This hand occurred April 4, 2007, in club play. I opened 2NT, my partner bid Stayman and heard the amazing news that I had 4 spades, then asked Key-card Blackwood and found out I had all 4 of the missing controls. So he bid 7S. It turns out that my partner's bid is correct -- I usually will have two small hearts or the queen of hearts and the grand is either about 90% (requiring only to pick up the queen of spades) or 45% (also needed a finesse).
But this is the 20% of the time when I have 3 small hearts and there isn't a good chance for the slam.
There is not much to describe about the play. Obviously, in 6S, you find out trump at 2-1, then you give up a heart trick and claim.
Obviously, there is no point to playing 7S safe for down 1.
The opening lead was the queen of clubs. I had to assume the diamond king was onside, giving me 12 tricks on top. Then I needed to develop your 13th by a squeeze. Unfortunately, hearts is the only suit where I might have a threat against only one defender. Fortunately, I had threats in three suits.

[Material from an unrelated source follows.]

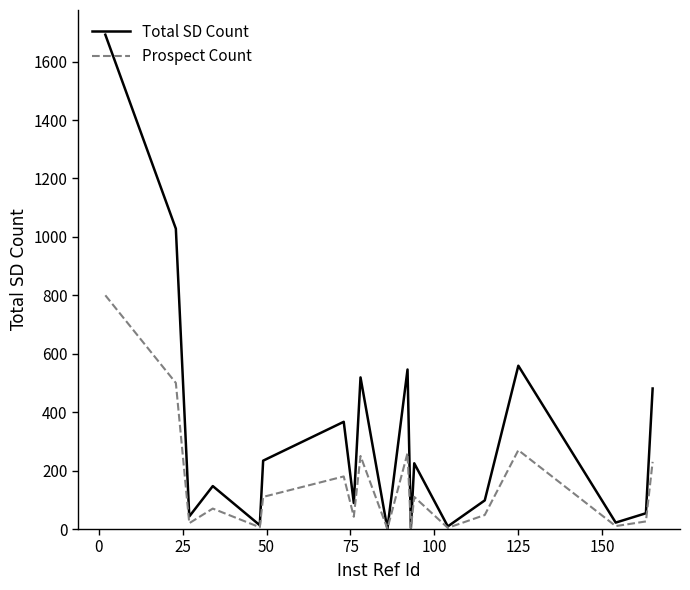

What is the minimum value for Prospect Count?

1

So the play of the hand is to run the spades, at least until there is just one left; pay attention to the discards; try to figure out what is happening; then run the most likely double squeeze. At the table, Righty signalled positively in diamonds, which was good to see. Then Lefty abandoned diamonds while Righty abandoned clubs. No one pitched hearts, making it look like they were 3-3. So I ran the double-squeeze with hearts and the both suit. In fact Lefty had 4 hearts and was squeezed on the last diamond, for making 7.
But, because Lefty had four hearts, it was a true compound squeeze.